## EXERCISE DIRECTIONS
Which lines belong in your copy? Those from the start of the data through the line with "ASSOCIATION OF EXECUTIVE", exactly as written, without any pictures.

[Collected data]
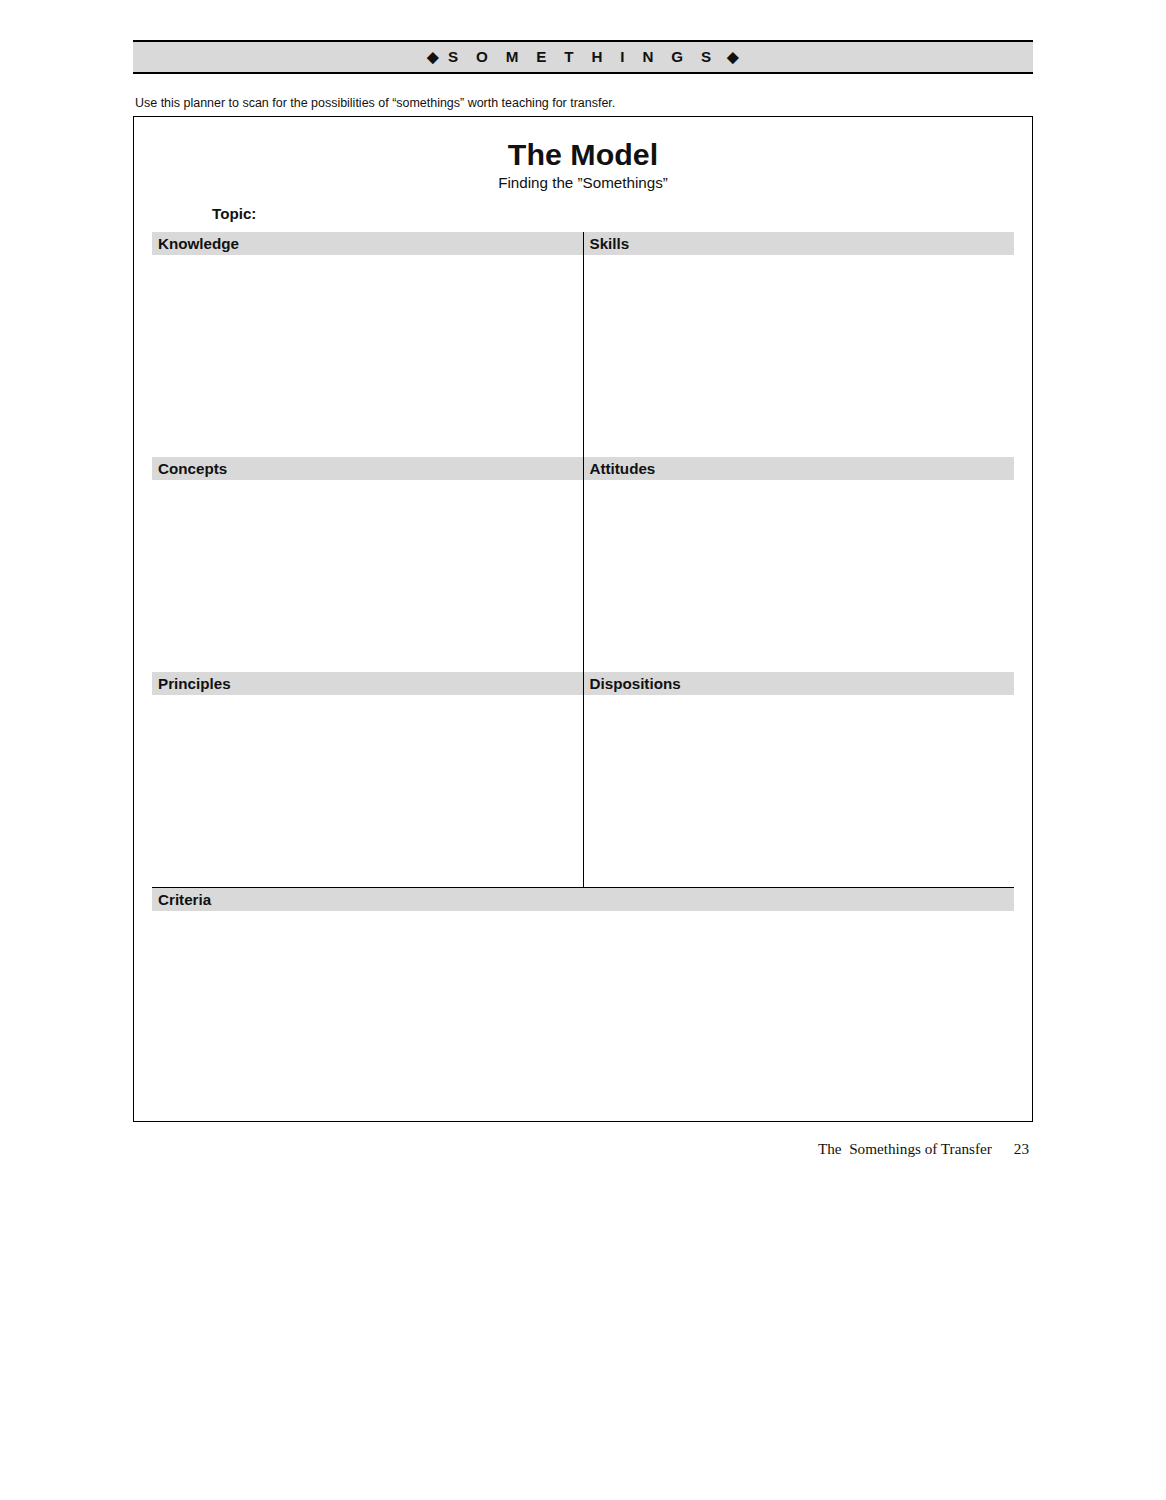◆S O M E T H I N G S◆
Use this planner to scan for the possibilities of “somethings” worth teaching for transfer.
The Model
Finding the ”Somethings”
Topic:
| Knowledge | Skills |
| Concepts | Attitudes |
| Principles | Dispositions |
| Criteria |
The Somethings of Transfer 23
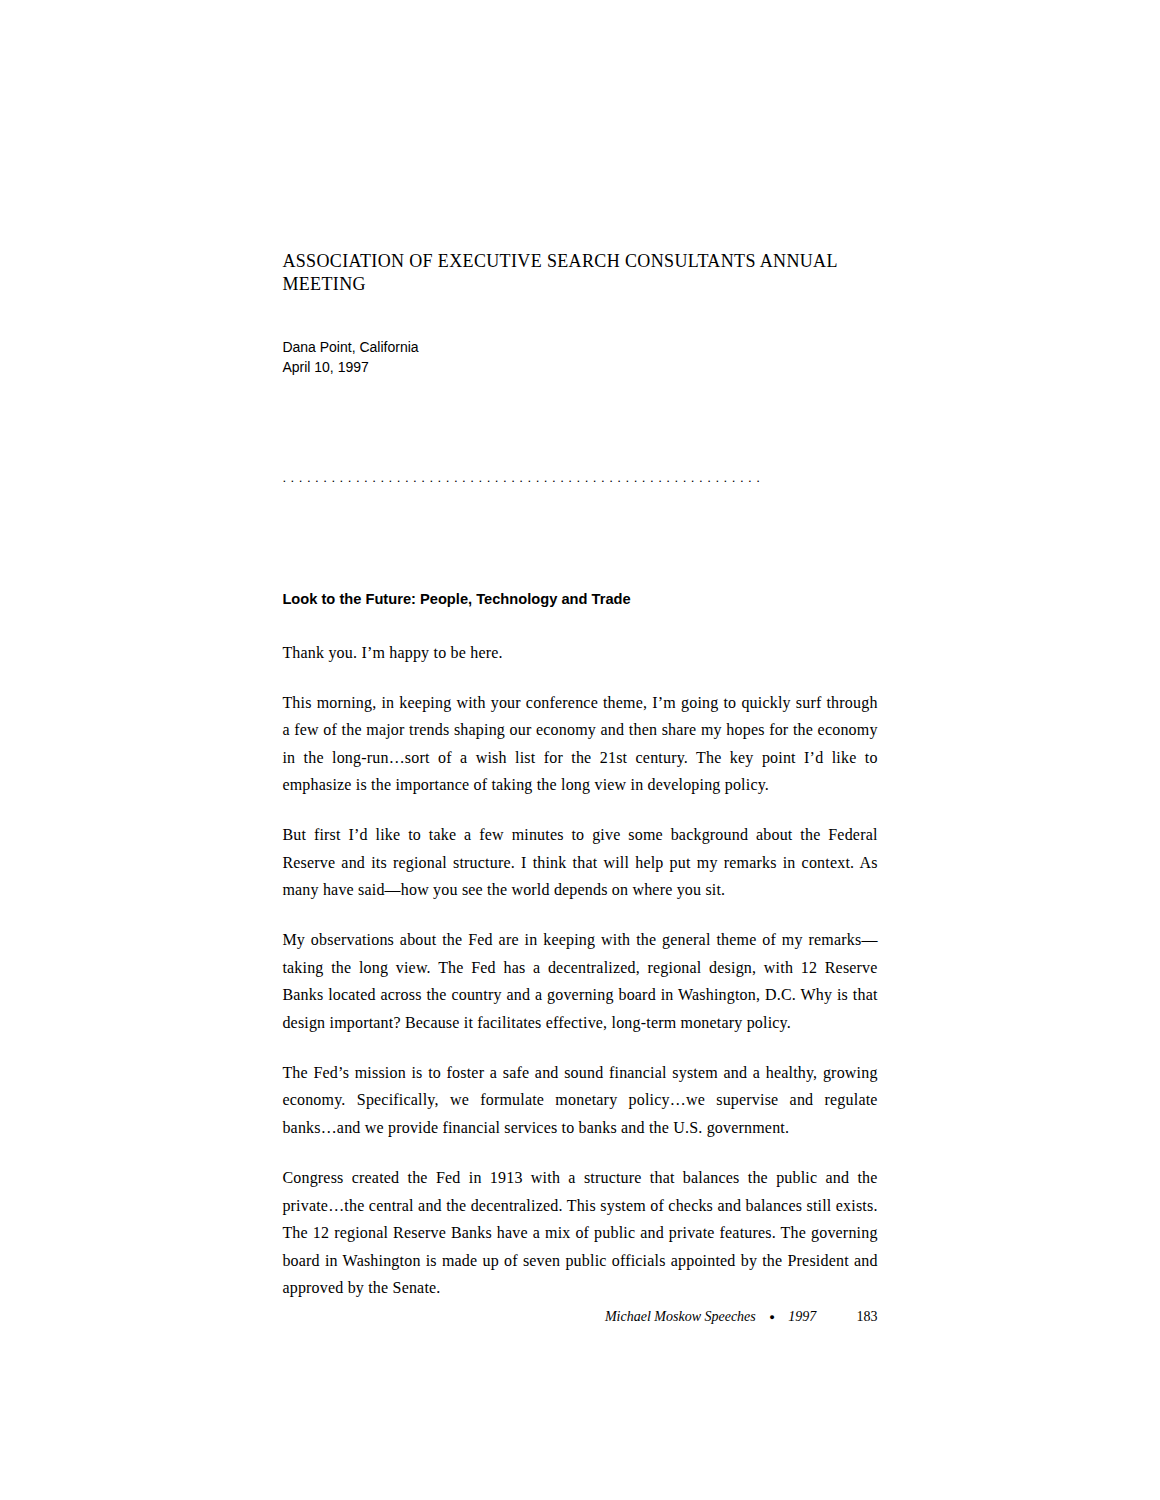ASSOCIATION OF EXECUTIVE SEARCH CONSULTANTS ANNUAL MEETING
Dana Point, California
April 10, 1997
...........................................................
Look to the Future: People, Technology and Trade
Thank you. I’m happy to be here.
This morning, in keeping with your conference theme, I’m going to quickly surf through a few of the major trends shaping our economy and then share my hopes for the economy in the long-run…sort of a wish list for the 21st century. The key point I’d like to emphasize is the importance of taking the long view in developing policy.
But first I’d like to take a few minutes to give some background about the Federal Reserve and its regional structure. I think that will help put my remarks in context. As many have said—how you see the world depends on where you sit.
My observations about the Fed are in keeping with the general theme of my remarks—taking the long view. The Fed has a decentralized, regional design, with 12 Reserve Banks located across the country and a governing board in Washington, D.C. Why is that design important? Because it facilitates effective, long-term monetary policy.
The Fed’s mission is to foster a safe and sound financial system and a healthy, growing economy. Specifically, we formulate monetary policy…we supervise and regulate banks…and we provide financial services to banks and the U.S. government.
Congress created the Fed in 1913 with a structure that balances the public and the private…the central and the decentralized. This system of checks and balances still exists. The 12 regional Reserve Banks have a mix of public and private features. The governing board in Washington is made up of seven public officials appointed by the President and approved by the Senate.
Michael Moskow Speeches●1997183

## REPLY TO THE TASK
◆S O M E T H I N G S◆
Use this planner to scan for the possibilities of “somethings” worth teaching for transfer.
The Model
Finding the ”Somethings”
Topic:
| Knowledge | Skills |
| Concepts | Attitudes |
| Principles | Dispositions |
| Criteria |
The Somethings of Transfer 23
ASSOCIATION OF EXECUTIVE SEARCH CONSULTANTS ANNUAL MEETING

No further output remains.